07-09-2017, 04:57 PM
I just got back from a vacation with my family in Canmore/Banff, Alberta. I have lots of catching up to do with this beautiful book.

This book is really deepening my practice into something more solid. Thank you so much Jundo for sharing this book with the book club.

sat today/lah

07-10-2017, 12:24 AM
Refuge means shelter to me.
I take shelter in the Buddha, Dharma, and Sangha.
And shelters like these are what come to (no)mind.

This reminds me of the Grass Hut that we studied previously.

This reminds me of a modified mudra that shelters a bodhi tree.

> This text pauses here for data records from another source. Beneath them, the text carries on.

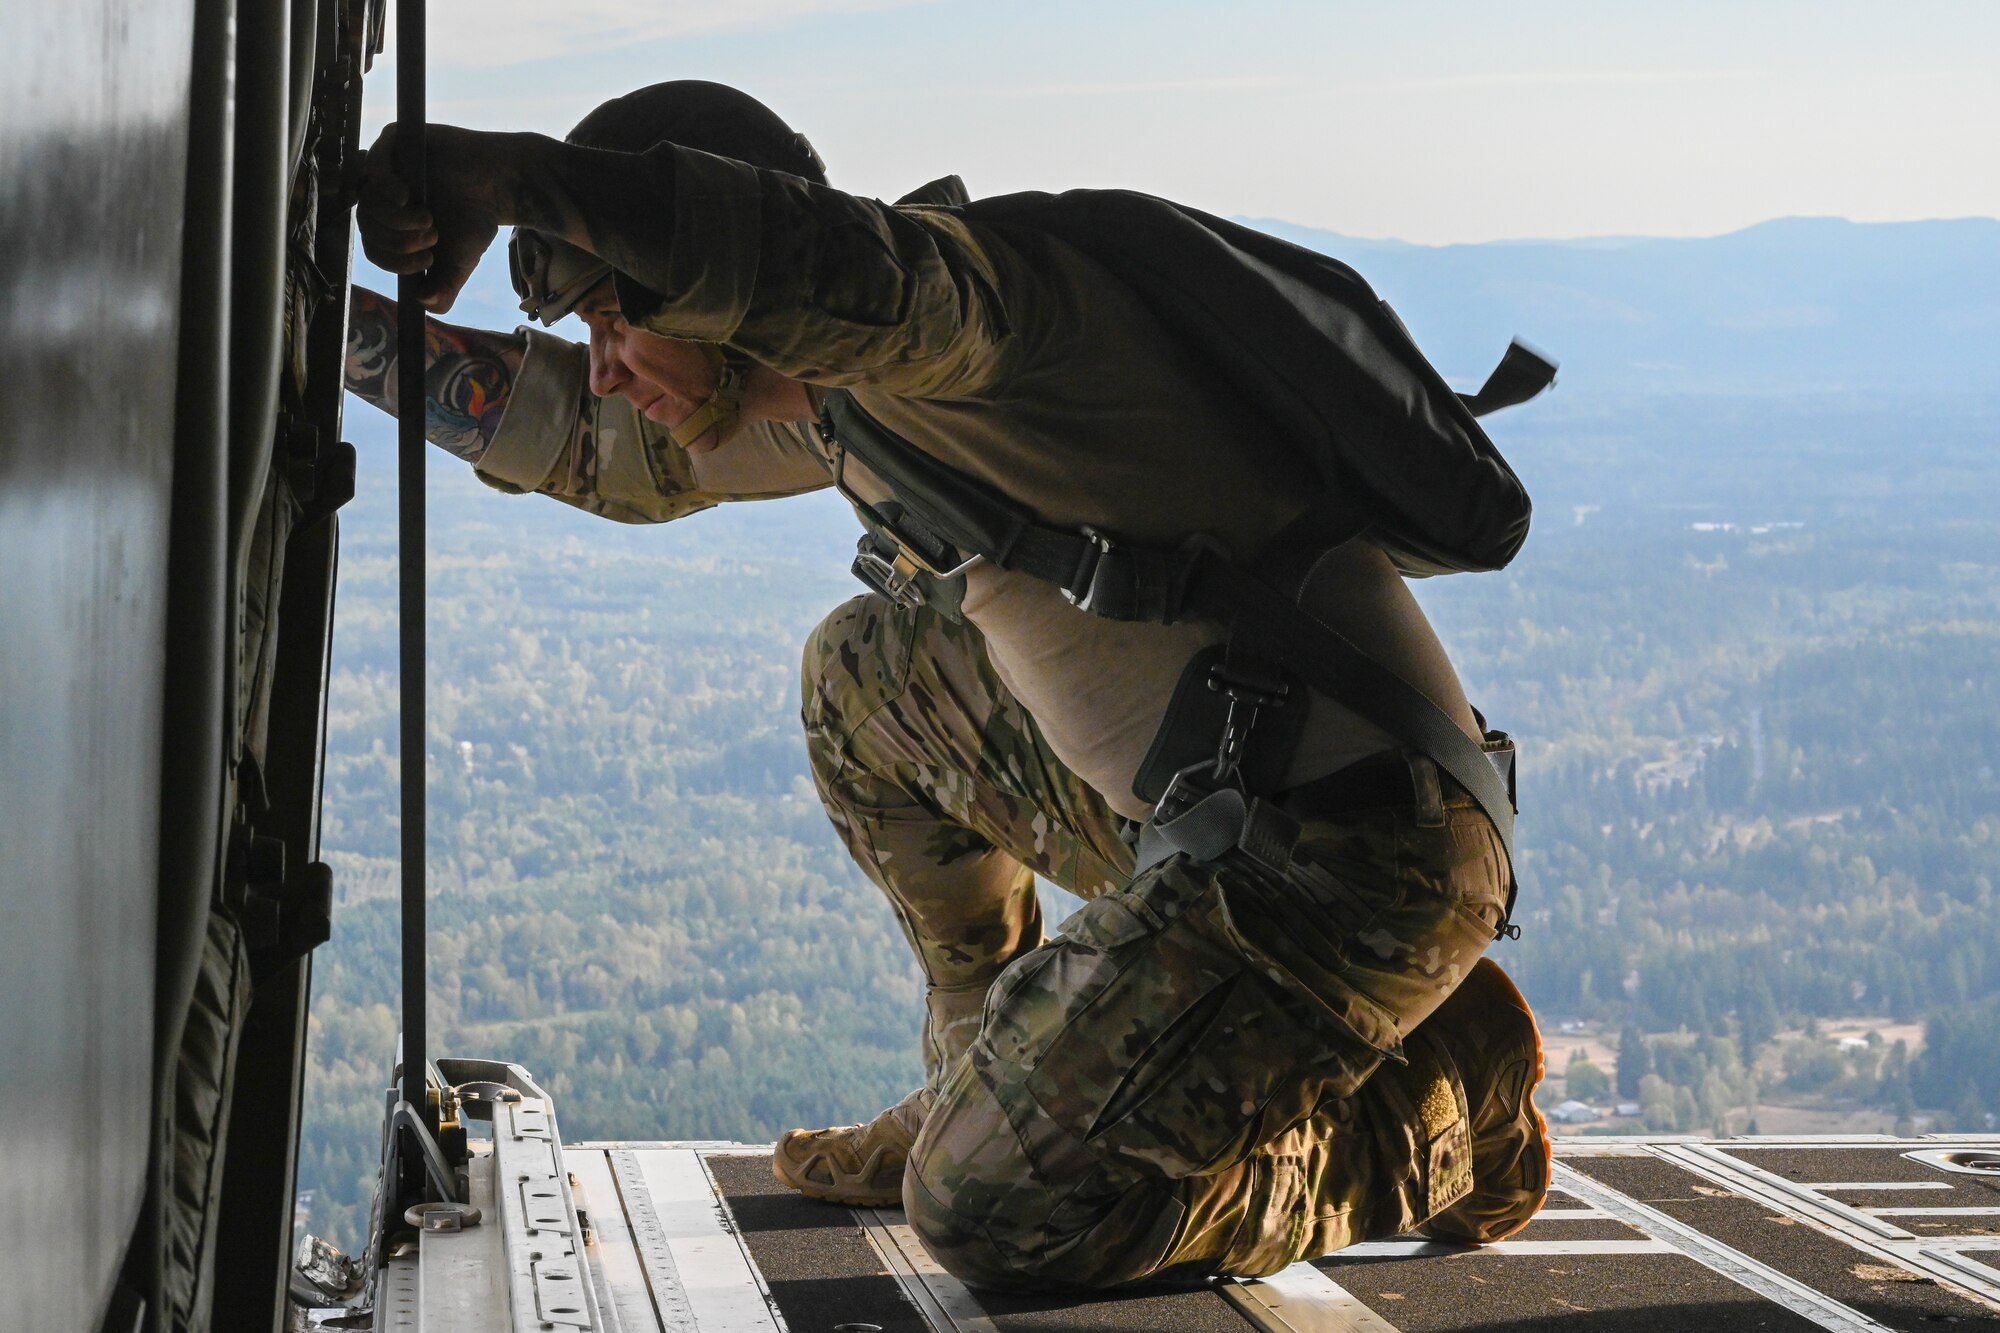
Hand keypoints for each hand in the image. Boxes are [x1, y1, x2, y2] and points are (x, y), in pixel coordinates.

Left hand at [356, 124, 513, 312]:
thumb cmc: (478, 220)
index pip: (374, 246)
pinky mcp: (396, 142)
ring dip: (395, 220)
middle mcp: (387, 196)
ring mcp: (389, 168)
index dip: (394, 261)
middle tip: (431, 239)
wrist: (500, 186)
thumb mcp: (459, 263)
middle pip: (367, 224)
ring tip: (427, 220)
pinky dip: (385, 187)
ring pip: (367, 200)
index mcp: (395, 223)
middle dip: (398, 242)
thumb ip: (443, 288)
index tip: (425, 262)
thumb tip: (425, 305)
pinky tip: (407, 197)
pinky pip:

And I once camped on top of a mountain for a few days in a refuge like this.

07-16-2017, 11:07 PM
I loved this chapter. Taking refuge every day means a lot to me, it reminds me of something quite basic which is mentioned here
We do not and cannot live independently as limited and conditioned individuals. This is the meaning of taking refuge in the Buddha
I see refuge not as a running away or hiding behind, but more as a form of surrender and shelter, surrender as a form of release - from conditioned thinking, from slavery to the monkey mind, from me-centred everything. It's a relief. I loved the idea of Hikkyo Kisho, the Final Place of Return - this really speaks to me as 'home', again as liberation from everything that's not-home. Again I don't know how to put that feeling into words, as it's a sensation that comes before words and defies them. And not as old age, not as death but home where the hand of thought and the heart-mind are completely open and we are at one with everything. If refuge is that final place, then I can see the Buddha, Dharma and Sangha as the gate through which I enter that place.
My favourite quote in this chapter
The beginning of wisdom is to see that our view is limited Something else worth reminding myself of every day.


Satwithyoualltoday, LAH.

07-21-2017, 01:34 AM
As someone who has had extensive personal experience being extremely subjected to the field of medicine, I can very much relate to Okamura's writing about how "the Buddha is like a doctor, the Dharma is good medicine, and the people of our sangha are our nurses." To me, refuge also means support, and I am still here on this earth when so many of my friends who were seemingly so much healthier than me are not because of that support. I am grateful for the doctors, nurses, medicine, and Treeleaf that has helped to make this possible. While waiting for my doctor today, I sat for a few minutes in the examining room. According to my buddha MD, my health is good.